Jai Singh takes a look at this week’s action.
City run riot at Anfield.
If there was any doubt as to where the title was going to end up prior to this weeks fixture, there surely can be no doubt anymore. Even though Liverpool were languishing in 4th, many still viewed them as the only threat to City this season. However, a 4-1 win highlighted the excellent form City are in, and the awful form Liverpool are in.
Goals from Gundogan, Foden and Sterling secured a convincing win for City, and Pep’s first at Anfield as a player or manager. It puts them 10 points clear of Liverpool with a game in hand, and all but ensures a third title in five seasons for City, securing their place as one of the Premier League’s greatest teams.

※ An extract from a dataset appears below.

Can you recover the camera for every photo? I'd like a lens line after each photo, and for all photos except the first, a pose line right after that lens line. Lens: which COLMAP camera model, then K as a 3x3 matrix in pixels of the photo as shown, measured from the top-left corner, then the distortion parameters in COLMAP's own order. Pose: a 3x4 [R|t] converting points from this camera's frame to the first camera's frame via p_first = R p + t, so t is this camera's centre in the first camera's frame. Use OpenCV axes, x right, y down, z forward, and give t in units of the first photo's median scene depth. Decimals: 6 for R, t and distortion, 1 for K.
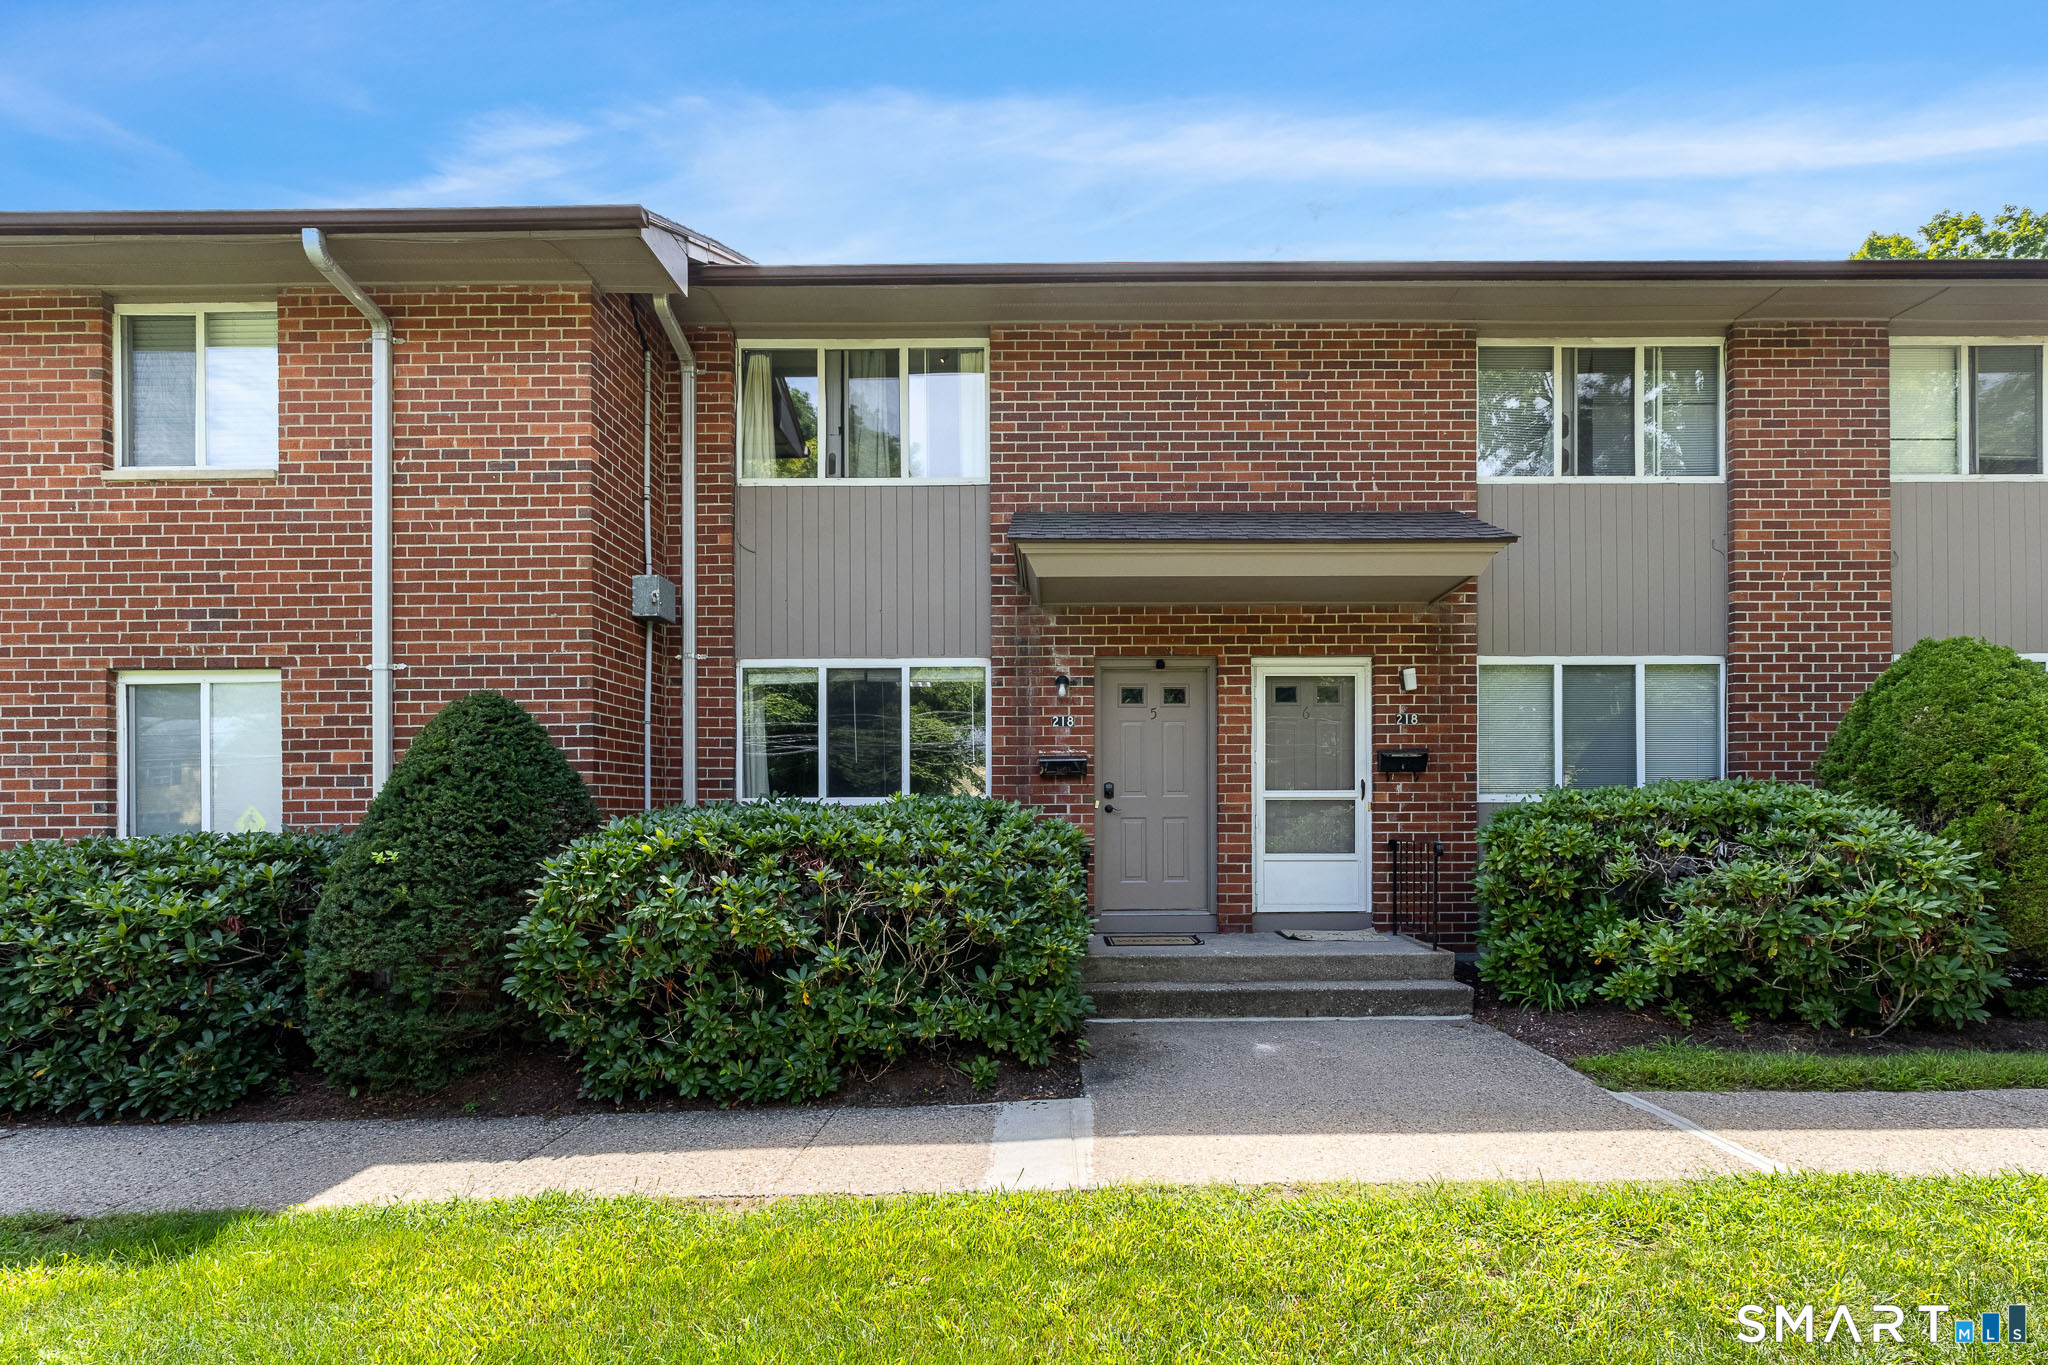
lens RADIAL K [[936.6, 0, 1026.1], [0, 936.6, 804.1], [0, 0, 1]] dist [-0.000704, 0.001179]
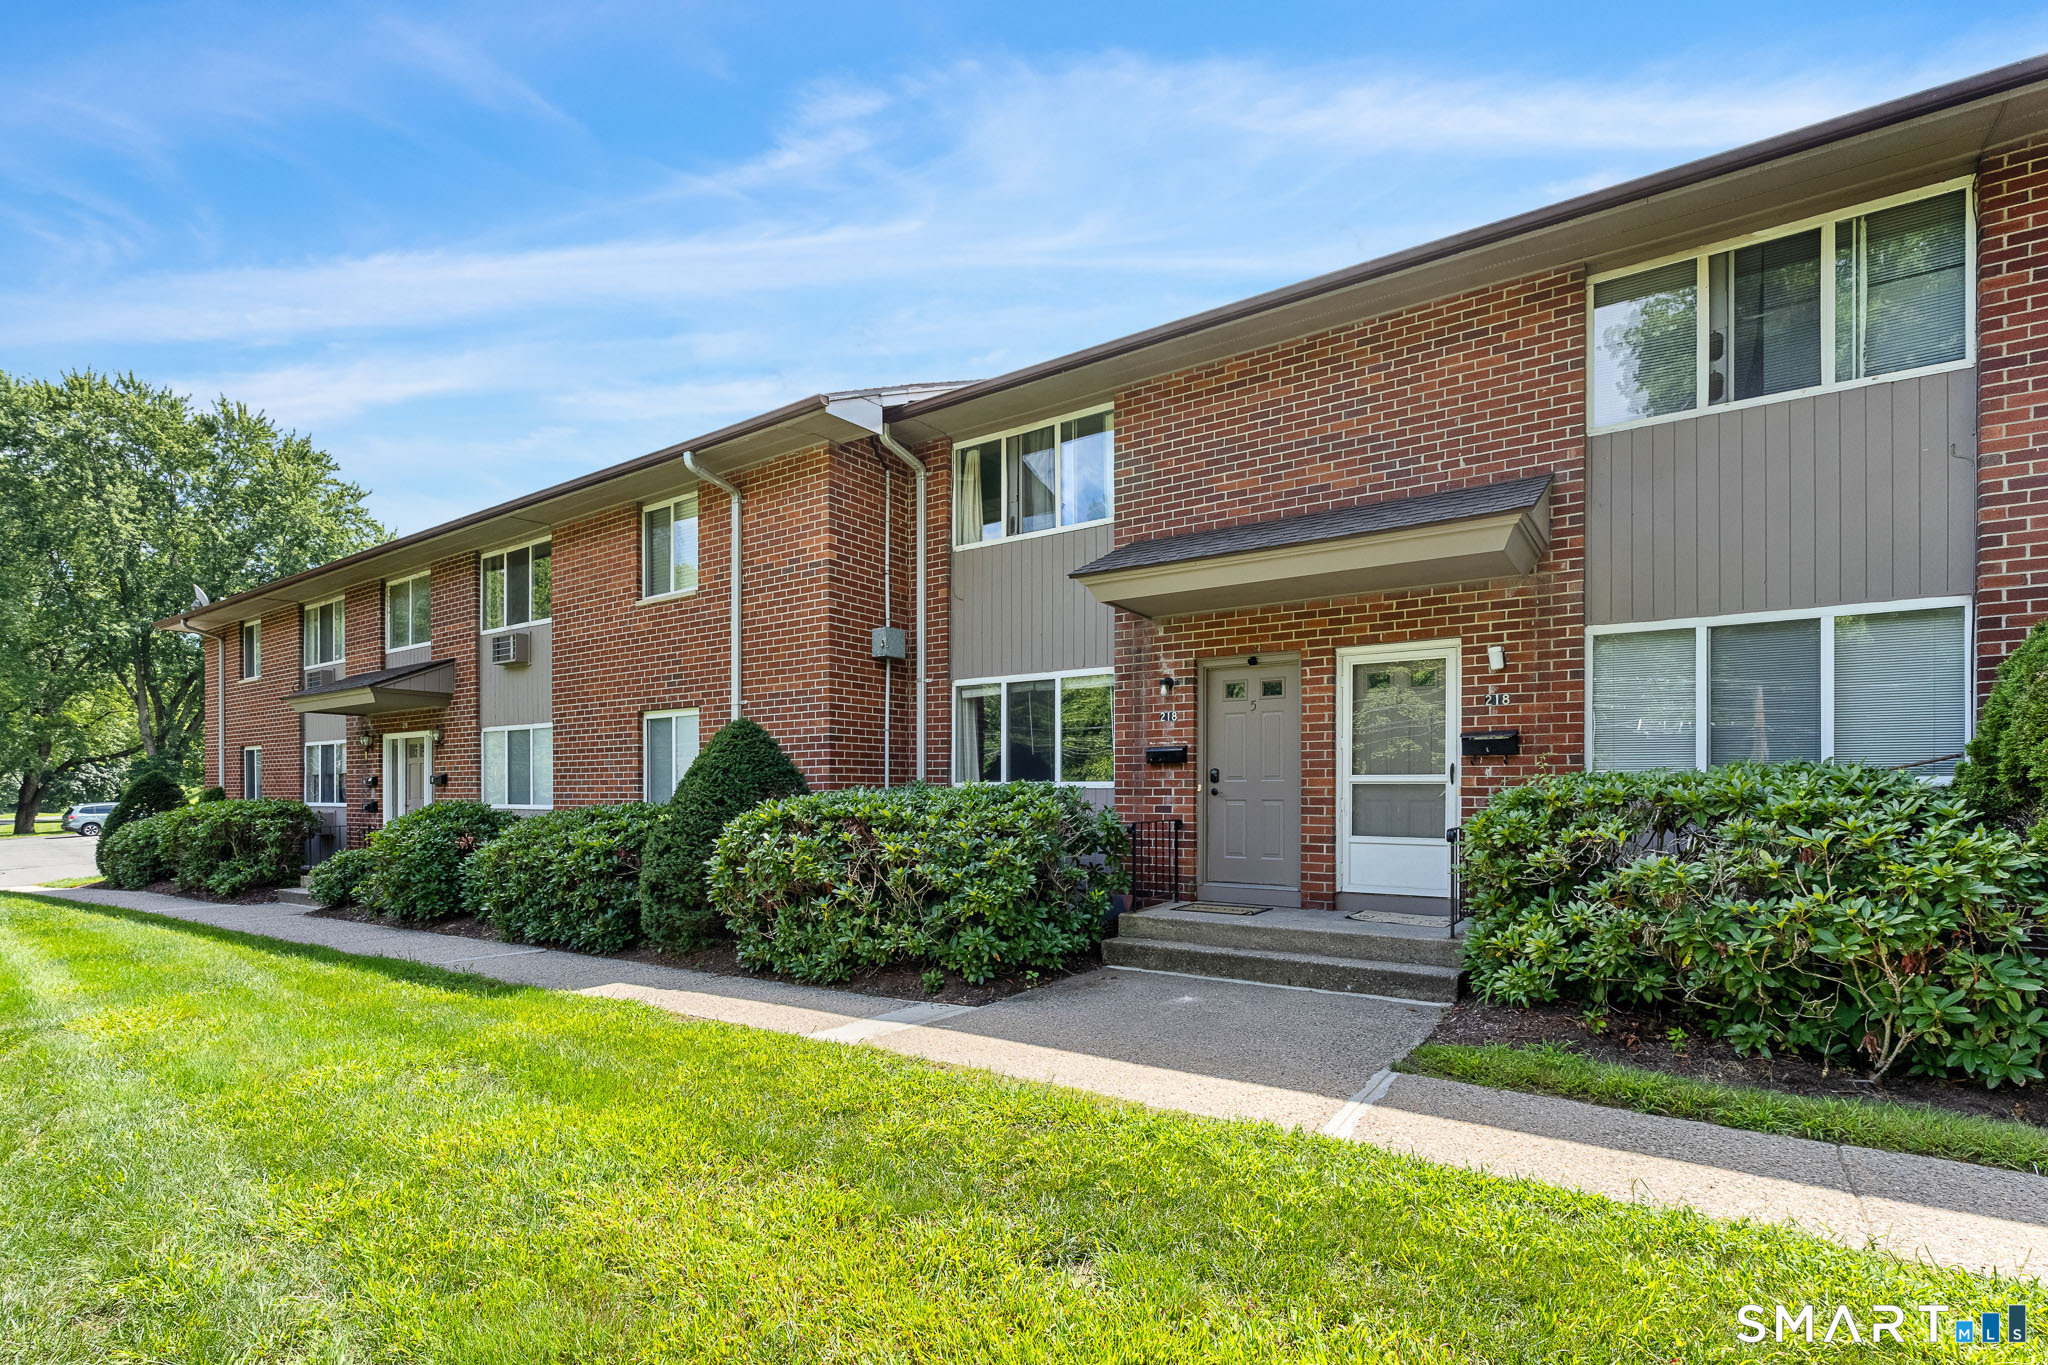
lens RADIAL K [[902.8, 0, 1055.6], [0, 902.8, 785.1], [0, 0, 1]] dist [0.000871, 0.000627]
pose [[0.840797, 0.001124, -0.541349, 0.527384], [-0.000213, 0.999998, 0.001745, -0.005170], [0.541350, -0.001352, 0.840796, -0.019484]]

Defensive issues a problem for Manchester United
At half-time between Manchester United and Everton, the home side were 2-0 up. Dominate, the game was seemingly wrapped up, going level on points with City, albeit having played an extra 2 games. However, what happened after half-time would have only highlighted to United players, staff, and fans that they are far from the title challenge, at least this season.
A quickfire double at the start of the second half thanks to Doucoure and Rodriguez equalled the game before McTominay seemingly grabbed all 3 points. However, there was to be late drama as Calvert-Lewin scored a 95th minute equaliser after United failed at their attempt to defend a set piece, with Harry Maguire playing everyone onside.
It showed the defensive frailties that still exist within the squad. Results like these will bring United back down to earth and highlight to manager Ole Gunna Solskjaer that defensive reinforcements are required in the summer if they are to mount a serious title challenge next season.
Is VAR really the issue?
Another week, another VAR controversy, with Mike Dean at the centre of it all again. The decision to send Thomas Soucek off was one that everyone, except Mike Dean and Lee Mason, was the wrong one. However, whilst everyone seemingly complains about VAR ruining the game, is that really the case. Mike Dean sent off Soucek in ‘real time’, Lee Mason decided the evidence was inconclusive and Dean, having the luxury of replay, still sent off Soucek.
All this, as well as other poor decisions for the last 18 months suggests that the problem is not really the technology, but the use of the technology. Referees have been afforded the luxury of a second chance, to rectify their on the field mistakes. However, they continue to make the same mistakes over and over again. Those in charge, whether it be the FA, the Premier League or the PGMOL, need to provide better training to the officials to ensure the same mistakes are not being made. Then and only then will we see the technology being put to good use, and the right decision being made more often than not.